I have a good enthusiastic mood, there is IT and technology party today.
A few days ago a new ISP had come to my house. They connect us to Internet with new speedy optical fiber cable of 1 GBit/s. It is ten times bigger than previously used ISP with DOCSIS connection of 100 MBit/s. Also, the old ISP works with lags and everyone in my house hates them. So, everything promises to be fun...

But I have a problem. My router ThinkPenguin TPE-R1400 slows the new connection down in 3-4 times.

I used Speedtest by Ookla. The first test. I connected my laptop directly with Ethernet cable of ISP. The results are OK:

We see the 1 GBit/s. And the second test.
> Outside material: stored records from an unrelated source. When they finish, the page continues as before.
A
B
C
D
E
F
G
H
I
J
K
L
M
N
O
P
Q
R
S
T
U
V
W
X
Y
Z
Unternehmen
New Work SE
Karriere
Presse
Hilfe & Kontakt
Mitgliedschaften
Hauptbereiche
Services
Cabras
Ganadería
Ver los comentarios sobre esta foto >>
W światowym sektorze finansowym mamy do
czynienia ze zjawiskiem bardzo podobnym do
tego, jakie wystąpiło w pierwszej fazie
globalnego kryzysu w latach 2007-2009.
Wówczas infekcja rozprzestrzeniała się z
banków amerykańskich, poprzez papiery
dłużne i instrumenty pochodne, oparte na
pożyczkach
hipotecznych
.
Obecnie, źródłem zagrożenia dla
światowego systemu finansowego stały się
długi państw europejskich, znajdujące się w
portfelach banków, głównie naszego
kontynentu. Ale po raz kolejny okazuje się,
I connected my laptop to router and router to ISP. The results felt down in 3 times.

We see the 325 MBit/s.
Do you know this problem?
What I have to do to fix it? (If it possible.)

P. S. The TPE-R1400 has Rockchip RK3328 Quad-core 64-bit Cortex-A53 (runs at up to 1.4Ghz), 1 GB RAM.
https://www.thinkpenguin.com/gnu-linux/free-software-gigabit-mini-vpn-router-tpe-r1400
Is it enough for fair 1 GBit/s WAN connection, am I right?
Firmware OS is LibreCMC v6.1 (fresh september release), Linux is 5.15.164.
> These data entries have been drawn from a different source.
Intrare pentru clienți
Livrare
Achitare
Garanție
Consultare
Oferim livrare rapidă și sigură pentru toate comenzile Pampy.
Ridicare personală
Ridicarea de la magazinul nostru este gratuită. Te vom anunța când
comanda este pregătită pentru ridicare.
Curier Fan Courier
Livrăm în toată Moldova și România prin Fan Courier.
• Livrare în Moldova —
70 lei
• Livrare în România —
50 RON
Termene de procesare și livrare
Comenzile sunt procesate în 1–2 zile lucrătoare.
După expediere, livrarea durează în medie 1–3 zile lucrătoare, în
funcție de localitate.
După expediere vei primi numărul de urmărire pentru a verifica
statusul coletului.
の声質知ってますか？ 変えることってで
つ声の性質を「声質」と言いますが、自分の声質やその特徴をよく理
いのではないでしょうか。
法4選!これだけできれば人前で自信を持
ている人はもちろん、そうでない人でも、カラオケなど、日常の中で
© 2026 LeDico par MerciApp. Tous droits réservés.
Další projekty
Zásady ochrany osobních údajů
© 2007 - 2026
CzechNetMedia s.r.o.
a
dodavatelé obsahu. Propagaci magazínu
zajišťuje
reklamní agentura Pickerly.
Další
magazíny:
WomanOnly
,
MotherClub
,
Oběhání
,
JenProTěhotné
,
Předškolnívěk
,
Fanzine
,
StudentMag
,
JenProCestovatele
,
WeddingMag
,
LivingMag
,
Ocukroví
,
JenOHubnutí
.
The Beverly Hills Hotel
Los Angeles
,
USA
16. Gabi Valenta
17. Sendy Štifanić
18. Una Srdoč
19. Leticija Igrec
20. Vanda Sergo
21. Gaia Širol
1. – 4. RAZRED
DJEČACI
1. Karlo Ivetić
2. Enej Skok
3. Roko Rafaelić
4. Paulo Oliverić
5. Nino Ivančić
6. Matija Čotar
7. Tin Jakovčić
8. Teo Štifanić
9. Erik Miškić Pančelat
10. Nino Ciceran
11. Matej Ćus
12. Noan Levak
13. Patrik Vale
Since you're not running OpenWrt, this is out of scope for this forum.

Please ask the LibreCMC folks for help.

3 Likes

Why not?
It is fork.
LibreCMC has no their own community forum.

Our OS are very close.
Why we can't help each other?

Precisely. The analogy I often use is to say that a fork is to official OpenWrt as corn syrup based maple flavored syrup is to pure maple syrup from a maple farm.

Their fork is very heavily modified relative to official OpenWrt and it fundamentally changes how OpenWrt operates. We are not experts in the changes they have made -- it's a black box for all practical purposes.
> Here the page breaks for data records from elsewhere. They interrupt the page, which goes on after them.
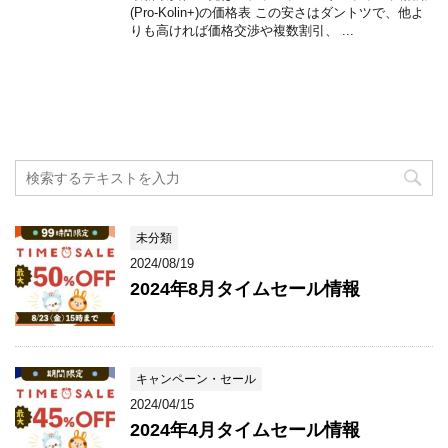
(Pro-Kolin+)の価格表 この安さはダントツで、他よ
りも高ければ価格交渉や複数割引、 ...
未分類
2024/08/19
2024年8月タイムセール情報
キャンペーン・セール
2024/04/15
2024年4月タイムセール情報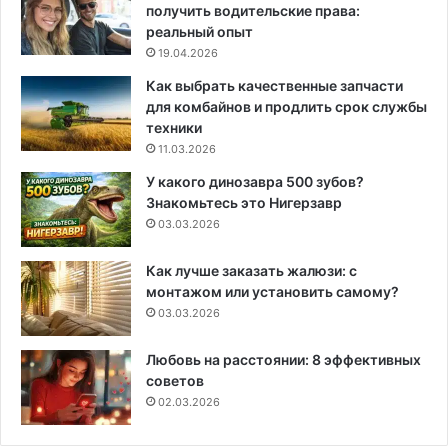
получить водительские права:
реальный опыт
19.04.2026
Как выбрать качественные запчасти
для комбайнов и продлить срок службы
техники
11.03.2026
У какого динозавра 500 зубов?
Знакомьтесь это Нигерзавр
03.03.2026
Как лучше заказать жалюзи: с
монтажом или установить самому?
03.03.2026
Любовь на расстоянии: 8 эффективных
советов
02.03.2026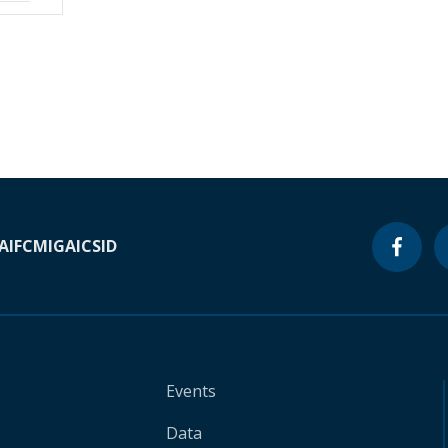
A
IFC
MIGA
ICSID
Events
Data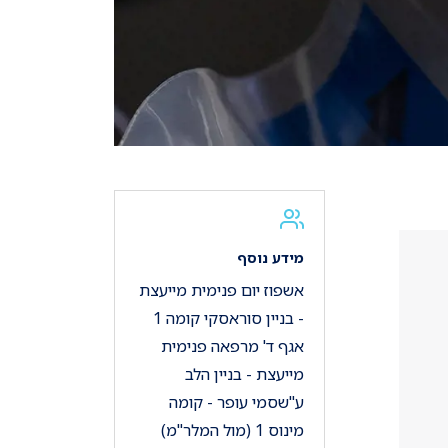
מידע נוסף
אשפוז יום פנימית מייעצת
- בניין סוראסקי קומה 1
אגף ד' מרפאה פנימית
מייעצת - בניין הלב
ע"שסמי עופר - קומה
מינוס 1 (מול המלר"מ)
In that case, you have two main options:

  1. use other sites that have more general networking support, possibly reddit or similar.
  2. Use official OpenWrt (if your device is supported) and then you can leverage our community here -- we're experts on the official version, but we cannot support forks.
2 Likes

No, the TPE series of ThinkPenguin targets are added to LibreCMC repos, no support in OpenWRT.

Bummer.

I guess you'll have to ask on other sites or contact the maintainers of LibreCMC for assistance.

For interests sake I had a look at what 'librecmc' is. It's a router OS forked from LEDE that use a custom kernel with only free components - no blobs.

Seems like a worthwhile effort, but has diverged a long way from OpenWRT with this custom kernel. As the OP has said they have zero support or documentation!

@neva_blyad there are a fair few RK3328 boards supported by OpenWRT, if you are up for the effort you can probably implement support for your device yourself. If that's not an option you're likely up against the restrictions from their libre kernel not allowing any rockchip firmware to be included.
In Openwrt you'll get 450mbps with SQM enabled and an easy 900mbps without SQM.
If your firmware supports it enable software NAT acceleration and IRQ balancing (or hardware acceleration if they have enabled it). Make sure no QOS or SQM is enabled - the rk3328 cannot do QOS / SQM at gigabit speed even with the acceleration OpenWRT supports.